# some have arrived more pictuires



## karmouth (Dec 1, 2008)

The first of my kids have arrived . I went to feed this morning and there they were . It was her first time and she did it all by her self. She was slow on the mothering but with some encouragement she is doing fine . 2 lil buck Ollie and Crisco. The mom is Butter


----------



## lesserweevil (Oct 5, 2007)

*Re: some have arrived*

aww! they look fairly big - any ideas of weights?


----------



## toth boer goats (Jul 20, 2008)

*Re: some have arrived*

they are really nice.....


----------



## kelebek (Oct 5, 2007)

*Re: some have arrived*

Oh my gosh - how darn cute!!!


----------



## karmouth (Dec 1, 2008)

*Re: some have arrived*

The one on the right(Crisco) was 9 lbs and the one on the left (Olle) was 11lbs . The picture is of them at about 4 hrs old


----------



## Sweet Gum Minis (Oct 6, 2007)

*Re: some have arrived*

Awwwww Congratulations!!!


----------



## Jenna (Jan 7, 2009)

*Re: some have arrived*

CONGRATS!!!! Totally cute


----------



## liz (Oct 5, 2007)

*Re: some have arrived*

O my...what big boys! And adorable too....congratulations!


----------



## karmouth (Dec 1, 2008)

*Re: some have arrived*

Her are 2 more . a doe on the right and another lil buck








More should be arriving tonight or in the Am


----------



## nhsmallfarmer (Apr 14, 2008)

*Re: some have arrived*

the boys are so cute I still have like 2 months before I see any babys I do have a question though, did you dip their hooves in idodine too? and if so why?


----------



## karmouth (Dec 1, 2008)

*Re: some have arrived*

Yes I did dip their hooves . I was told by a old timer that it helps to keep germs and ugh out and also if they need the iodine their body will absorb it ,if not no harm 
The 2 born today were both 11lbs.
Karen


----------



## liz (Oct 5, 2007)

*Re: some have arrived*

Your girls must be exhausted fom those deliveries! Those are some big kids! Congrats on healthy deliveries and healthy , adorable babies!


----------



## HollowbeadRanch (Oct 5, 2007)

*Re: some have arrived*

SSSOOOOOO.... cute!!!!


----------



## FarmGirl18 (Oct 5, 2007)

*Re: some have arrived*

Awww, how cute!! I can't wait until my Boer's start kidding!!


----------



## RunAround (Feb 17, 2008)

*Re: some have arrived*

Awe!
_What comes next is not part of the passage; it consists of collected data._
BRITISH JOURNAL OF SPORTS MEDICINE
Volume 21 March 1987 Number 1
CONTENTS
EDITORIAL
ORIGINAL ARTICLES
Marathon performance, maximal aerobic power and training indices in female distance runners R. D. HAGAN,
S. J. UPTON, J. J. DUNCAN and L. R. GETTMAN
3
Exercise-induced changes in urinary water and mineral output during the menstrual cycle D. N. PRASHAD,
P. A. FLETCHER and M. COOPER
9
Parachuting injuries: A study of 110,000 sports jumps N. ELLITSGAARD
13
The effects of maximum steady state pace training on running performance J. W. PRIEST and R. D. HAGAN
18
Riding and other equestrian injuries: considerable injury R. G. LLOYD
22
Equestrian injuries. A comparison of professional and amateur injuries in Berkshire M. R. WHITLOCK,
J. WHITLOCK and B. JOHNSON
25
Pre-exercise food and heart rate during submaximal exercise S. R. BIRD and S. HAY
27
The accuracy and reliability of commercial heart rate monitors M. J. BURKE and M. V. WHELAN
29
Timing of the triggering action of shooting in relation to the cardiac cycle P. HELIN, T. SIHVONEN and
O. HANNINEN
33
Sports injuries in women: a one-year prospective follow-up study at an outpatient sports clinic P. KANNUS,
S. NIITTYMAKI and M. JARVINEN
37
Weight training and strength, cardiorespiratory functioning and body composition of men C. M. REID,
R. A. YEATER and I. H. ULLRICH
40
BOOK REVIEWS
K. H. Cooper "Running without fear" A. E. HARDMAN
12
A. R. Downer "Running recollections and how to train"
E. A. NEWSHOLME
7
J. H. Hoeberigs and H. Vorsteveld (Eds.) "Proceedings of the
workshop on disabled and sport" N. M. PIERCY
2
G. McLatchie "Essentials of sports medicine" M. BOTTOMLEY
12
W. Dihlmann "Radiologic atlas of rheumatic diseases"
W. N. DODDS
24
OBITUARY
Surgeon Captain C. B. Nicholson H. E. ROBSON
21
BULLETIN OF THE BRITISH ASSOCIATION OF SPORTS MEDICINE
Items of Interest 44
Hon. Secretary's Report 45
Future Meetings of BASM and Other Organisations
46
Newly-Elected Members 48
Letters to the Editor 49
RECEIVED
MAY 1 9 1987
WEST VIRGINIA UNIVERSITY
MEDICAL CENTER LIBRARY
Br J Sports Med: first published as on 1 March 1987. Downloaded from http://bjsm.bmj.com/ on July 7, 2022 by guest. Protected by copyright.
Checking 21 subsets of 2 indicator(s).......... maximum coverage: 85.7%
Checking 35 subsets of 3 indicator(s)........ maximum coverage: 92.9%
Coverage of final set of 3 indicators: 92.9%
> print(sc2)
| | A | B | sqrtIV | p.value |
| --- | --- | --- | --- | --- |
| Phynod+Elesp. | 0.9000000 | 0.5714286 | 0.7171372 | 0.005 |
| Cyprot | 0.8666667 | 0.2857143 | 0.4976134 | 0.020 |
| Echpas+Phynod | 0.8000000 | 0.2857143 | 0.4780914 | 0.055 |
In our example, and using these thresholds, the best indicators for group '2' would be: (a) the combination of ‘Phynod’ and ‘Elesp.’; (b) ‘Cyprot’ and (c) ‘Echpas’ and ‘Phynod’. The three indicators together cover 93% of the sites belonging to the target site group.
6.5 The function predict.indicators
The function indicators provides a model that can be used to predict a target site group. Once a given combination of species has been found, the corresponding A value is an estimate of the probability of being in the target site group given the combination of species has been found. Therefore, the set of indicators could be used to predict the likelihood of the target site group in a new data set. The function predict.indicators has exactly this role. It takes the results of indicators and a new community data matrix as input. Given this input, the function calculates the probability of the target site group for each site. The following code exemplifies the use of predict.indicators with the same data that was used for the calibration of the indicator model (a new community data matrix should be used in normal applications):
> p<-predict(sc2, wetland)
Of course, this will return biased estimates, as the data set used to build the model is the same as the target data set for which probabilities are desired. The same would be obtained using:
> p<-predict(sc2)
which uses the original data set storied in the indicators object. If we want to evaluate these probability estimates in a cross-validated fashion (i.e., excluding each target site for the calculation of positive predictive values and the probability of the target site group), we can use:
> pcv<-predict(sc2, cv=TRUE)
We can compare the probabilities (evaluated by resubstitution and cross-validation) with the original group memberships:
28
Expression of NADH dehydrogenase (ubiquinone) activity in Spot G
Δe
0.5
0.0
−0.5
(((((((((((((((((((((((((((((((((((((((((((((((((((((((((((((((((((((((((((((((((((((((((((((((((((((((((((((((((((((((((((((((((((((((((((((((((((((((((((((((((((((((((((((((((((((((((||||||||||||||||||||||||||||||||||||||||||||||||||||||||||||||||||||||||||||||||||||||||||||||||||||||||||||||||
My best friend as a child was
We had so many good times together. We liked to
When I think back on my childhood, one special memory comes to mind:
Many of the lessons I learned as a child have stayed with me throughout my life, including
Cute little kiddos!


----------



## redneck_acres (Oct 18, 2007)

*Re: some have arrived*

Awwe....how cute they all are!!! kidding season is getting closer for me-but i'm ready for it to be here now;-).


----------



## karmouth (Dec 1, 2008)

*Re: some have arrived*









Just as I thought , This one greeted me this am . Only one but she was 14 lbs.
Karen


----------



## rebelshope (Sep 21, 2008)

*Re: some have arrived*

Big girl!! And very very cute!!


----------



## KW Farms (Jun 21, 2008)

*Re: some have arrived*

Awwww....  They all are sooo cute!


----------



## karmouth (Dec 1, 2008)

Her was my afternoon delivery. Peanut had hers today. A doe called Honey and a buck called Filbert. I am waiting on one more , I think she will be a few days ,but you never know .That makes
7 in the past 4 days. 4 bucks and 3 does.
Karen


----------



## kelebek (Oct 5, 2007)

Can you please quit hogging all the babies - and send some this way???

What CUTIES!!!!!!!!!!!!


----------



## liz (Oct 5, 2007)

Wow....adorable kiddo's, and I have to say that buck had a wonderful time 5 months ago with all the babies you're getting!


----------



## KW Farms (Jun 21, 2008)

Wow, so many in such little time. Gorgeous babies!


----------



## HollowbeadRanch (Oct 5, 2007)

ABSOLUTELY gorgeous!!!!!!! :stars:


----------



## rebelshope (Sep 21, 2008)

Filbert . . I love it!!!

Hey what is your secret for those of use that are still waiting??


----------



## Laurel_Haven (Oct 20, 2007)

Congrats on all those babies! :stars: They are adorable!!!


----------